Please rewrite the text of every entry below with each "Divided Kingdom" changed to "Divided Realm" and everything else left the same. Omit the pictures from your answer.

*** Begin section ***

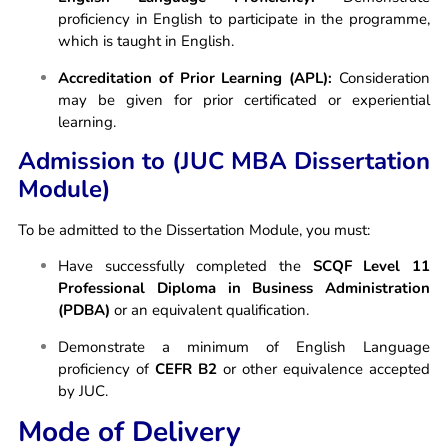
proficiency in English to participate in the programme,
which is taught in English.
Accreditation of Prior Learning (APL):
Consideration
may be given for prior certificated or experiential
learning.
Admission to (JUC MBA Dissertation
Module)
To be admitted to the Dissertation Module, you must:
Have successfully completed the
SCQF Level 11
Professional Diploma in Business Administration
(PDBA)
or an equivalent qualification.
Demonstrate a minimum of English Language
proficiency of
CEFR B2
or other equivalence accepted
by JUC.
Mode of Delivery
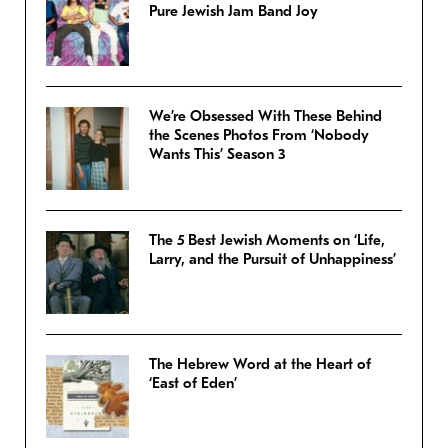
Pure Jewish Jam Band Joy
We’re Obsessed With These Behind
the Scenes Photos From ‘Nobody
Wants This’ Season 3
The 5 Best Jewish Moments on ‘Life,
Larry, and the Pursuit of Unhappiness’
The Hebrew Word at the Heart of
‘East of Eden’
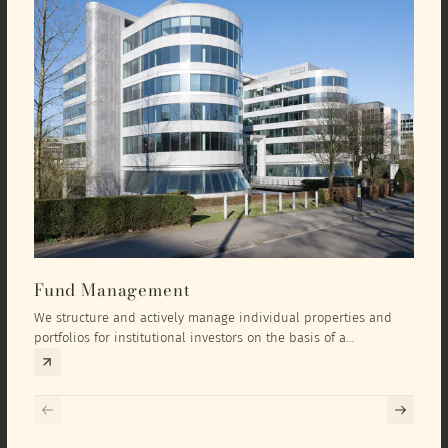
Fund Management
Inv
We structure and actively manage individual properties and
As an
portfolios for institutional investors on the basis of a
equit
comprehensive investment concept that we develop exclusively
prope
for the corresponding fund and the investment targets of the
they 
respective investor.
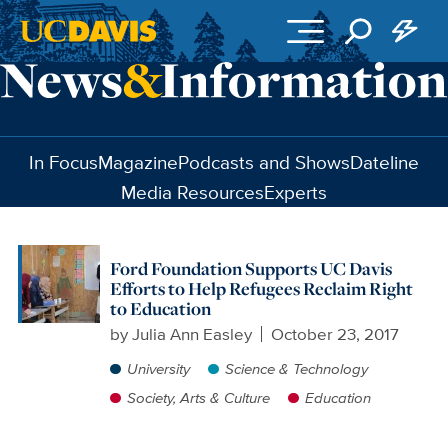
Skip to main content
In Focus
Magazine
Podcasts and Shows
Dateline
Media Resources
Experts
Ford Foundation Supports UC Davis
Efforts to Help Refugees Reclaim Right
to Education
by
Julia Ann Easley
October 23, 2017
University
Science & Technology
Society, Arts & Culture
Education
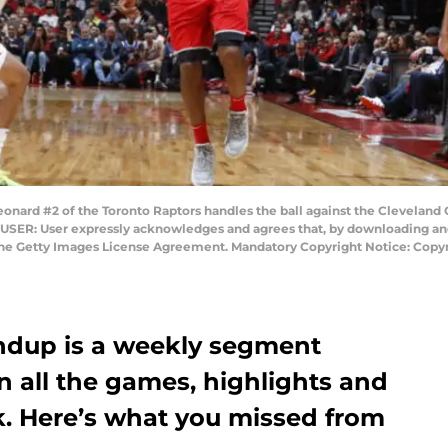
d #2 of the Toronto Raptors handles the ball against the Cleveland Ca
 USER: User expressly acknowledges and agrees that, by downloading and/
 the Getty Images License Agreement. Mandatory Copyright Notice: Copy
ndup is a weekly segment
on all the games, highlights and
k. Here’s what you missed from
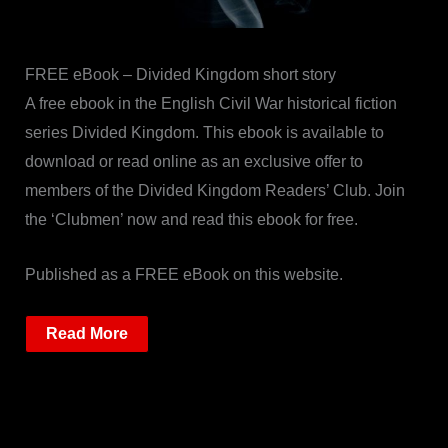
FREE eBook – Divided Kingdom short story
A free ebook in the English Civil War historical fiction
series Divided Kingdom. This ebook is available to
download or read online as an exclusive offer to
members of the Divided Kingdom Readers’ Club. Join
the ‘Clubmen’ now and read this ebook for free.
Published as a FREE eBook on this website.
Read More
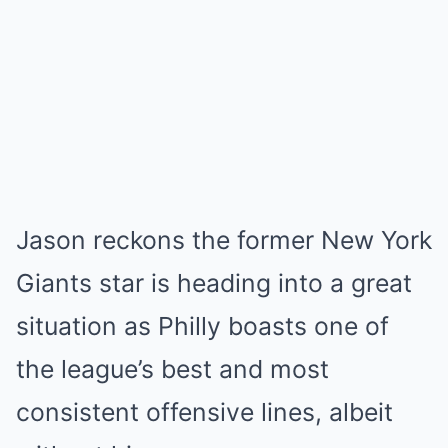
Jason reckons the former New York
Giants star is heading into a great
situation as Philly boasts one of
the league’s best and most
consistent offensive lines, albeit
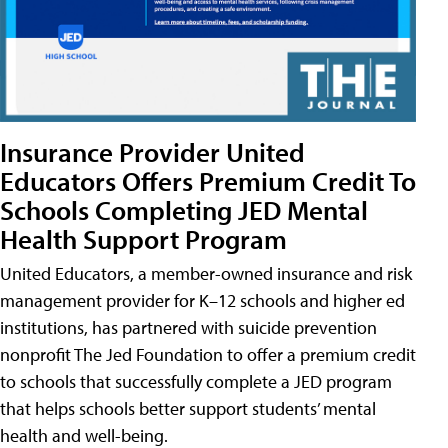
Insurance Provider United
Educators Offers Premium Credit To
Schools Completing JED Mental
Health Support Program
United Educators, a member-owned insurance and risk
management provider for K–12 schools and higher ed
institutions, has partnered with suicide prevention
nonprofit The Jed Foundation to offer a premium credit
to schools that successfully complete a JED program
that helps schools better support students’ mental
health and well-being.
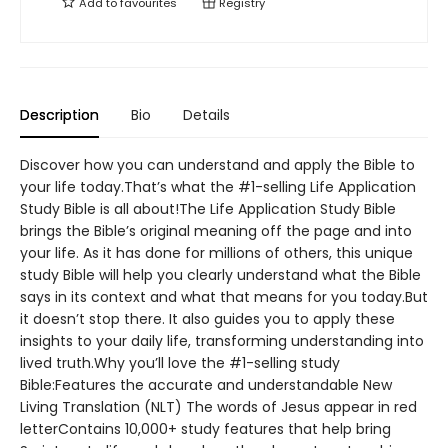
Add to
favourites
Registry
Description
Bio
Details
Discover how you can understand and apply the Bible to
your life today.That’s what the #1-selling Life Application
Study Bible is all about!The Life Application Study Bible
brings the Bible’s original meaning off the page and into
your life. As it has done for millions of others, this unique
study Bible will help you clearly understand what the Bible
says in its context and what that means for you today.But
it doesn’t stop there. It also guides you to apply these
insights to your daily life, transforming understanding into
lived truth.Why you’ll love the #1-selling study
Bible:Features the accurate and understandable New
Living Translation (NLT) The words of Jesus appear in red
letterContains 10,000+ study features that help bring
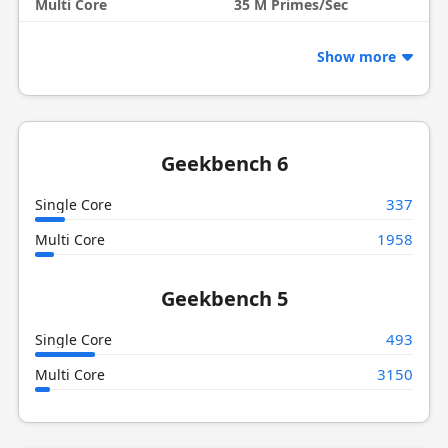
Multi Core
35 M Primes/Sec
Show more
Geekbench 6
337
Single Core
1958
Multi Core
Geekbench 5
493
Single Core
3150
Multi Core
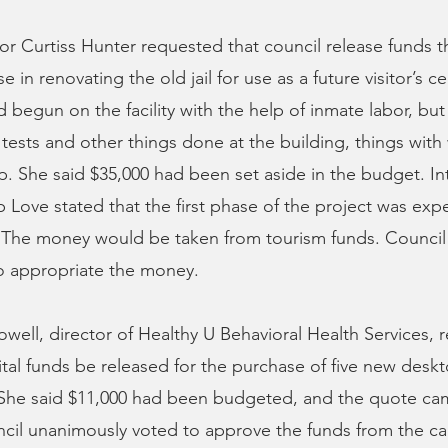
or Curtiss Hunter requested that council release funds 
se in renovating the old jail for use as a future visitor’s c
begun on the facility with the help of inmate labor, but
tests and other things done at the building, things with
lp. She said $35,000 had been set aside in the budget. In
 Love stated that the first phase of the project was exp
 The money would be taken from tourism funds. Council
o appropriate the money.
well, director of Healthy U Behavioral Health Services,
tal funds be released for the purchase of five new des
. She said $11,000 had been budgeted, and the quote cam
cil unanimously voted to approve the funds from the ca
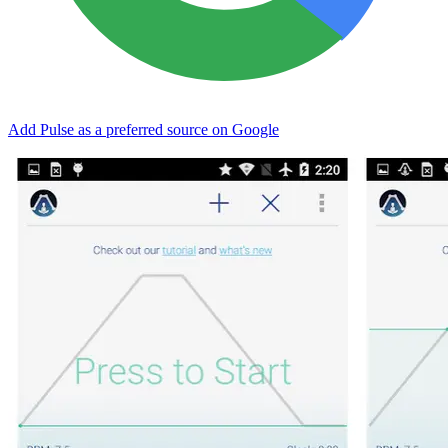
Add Pulse as a preferred source on Google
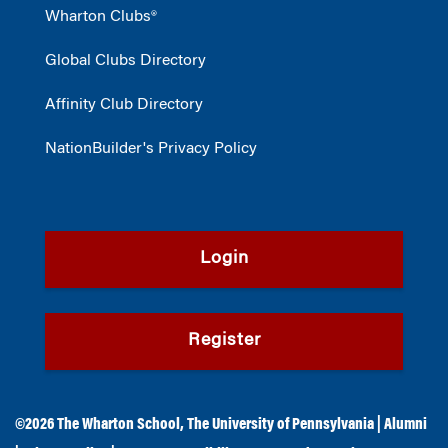
Wharton Clubs®
Global Clubs Directory
Affinity Club Directory
NationBuilder's Privacy Policy
Login
Register
©2026
The Wharton School
,
The University of Pennsylvania
|
Alumni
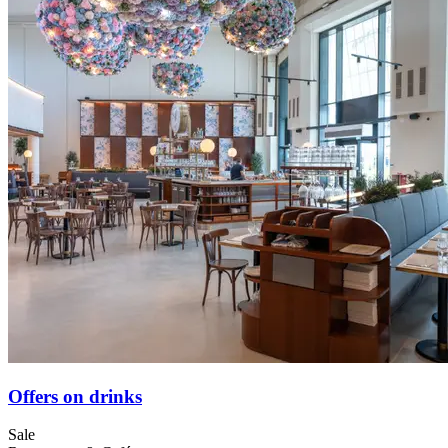
Offers on drinks
Sale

*** End section ***

**Exercise solution:**
proficiency in English to participate in the programme,
which is taught in English.
Accreditation of Prior Learning (APL):
Consideration
may be given for prior certificated or experiential
learning.
Admission to (JUC MBA Dissertation
Module)
To be admitted to the Dissertation Module, you must:
Have successfully completed the
SCQF Level 11
Professional Diploma in Business Administration
(PDBA)
or an equivalent qualification.
Demonstrate a minimum of English Language
proficiency of
CEFR B2
or other equivalence accepted
by JUC.
Mode of Delivery
Pure Jewish Jam Band Joy
We’re Obsessed With These Behind
the Scenes Photos From ‘Nobody
Wants This’ Season 3
The 5 Best Jewish Moments on ‘Life,
Larry, and the Pursuit of Unhappiness’
The Hebrew Word at the Heart of
‘East of Eden’
Fund Management
Inv
We structure and actively manage individual properties and
As an
portfolios for institutional investors on the basis of a
equit
comprehensive investment concept that we develop exclusively
prope
for the corresponding fund and the investment targets of the
they 
respective investor.
Skip to main content
In Focus
Magazine
Podcasts and Shows
Dateline
Media Resources
Experts
Ford Foundation Supports UC Davis
Efforts to Help Refugees Reclaim Right
to Education
by
Julia Ann Easley
October 23, 2017
University
Science & Technology
Society, Arts & Culture
Education
d #2 of the Toronto Raptors handles the ball against the Cleveland Ca
 USER: User expressly acknowledges and agrees that, by downloading and/
 the Getty Images License Agreement. Mandatory Copyright Notice: Copy
ndup is a weekly segment
on all the games, highlights and
k. Here’s what you missed from
FREE eBook – Divided Realm short story
A free ebook in the English Civil War historical fiction
series Divided Realm. This ebook is available to
download or read online as an exclusive offer to
members of the Divided Realm Readers’ Club. Join
the ‘Clubmen’ now and read this ebook for free.
Published as a FREE eBook on this website.
Read More
Jason reckons the former New York
Giants star is heading into a great
situation as Philly boasts one of
the league’s best and most
consistent offensive lines, albeit
Insurance Provider United
Educators Offers Premium Credit To
Schools Completing JED Mental
Health Support Program
United Educators, a member-owned insurance and risk
management provider for K–12 schools and higher ed
institutions, has partnered with suicide prevention
nonprofit The Jed Foundation to offer a premium credit
to schools that successfully complete a JED program
that helps schools better support students’ mental
health and well-being.
Add to
favourites
Registry
Description
Bio
Details
Discover how you can understand and apply the Bible to
your life today.That’s what the #1-selling Life Application
Study Bible is all about!The Life Application Study Bible
brings the Bible’s original meaning off the page and into
your life. As it has done for millions of others, this unique
study Bible will help you clearly understand what the Bible
says in its context and what that means for you today.But
it doesn’t stop there. It also guides you to apply these
insights to your daily life, transforming understanding into
lived truth.Why you’ll love the #1-selling study
Bible:Features the accurate and understandable New
Living Translation (NLT) The words of Jesus appear in red
letterContains 10,000+ study features that help bring
Multi Core
35 M Primes/Sec
Show more
Geekbench 6
337
Single Core
1958
Multi Core
Geekbench 5
493
Single Core
3150
Multi Core
or Curtiss Hunter requested that council release funds 
se in renovating the old jail for use as a future visitor’s c
begun on the facility with the help of inmate labor, but
tests and other things done at the building, things with
lp. She said $35,000 had been set aside in the budget. In
 Love stated that the first phase of the project was exp
 The money would be taken from tourism funds. Council
o appropriate the money.
well, director of Healthy U Behavioral Health Services,
tal funds be released for the purchase of five new des
. She said $11,000 had been budgeted, and the quote cam
cil unanimously voted to approve the funds from the ca
Add Pulse as a preferred source on Google
Wharton Clubs®
Global Clubs Directory
Affinity Club Directory
NationBuilder's Privacy Policy
Login
Register
©2026
The Wharton School
,
The University of Pennsylvania
|
Alumni
Offers on drinks
Sale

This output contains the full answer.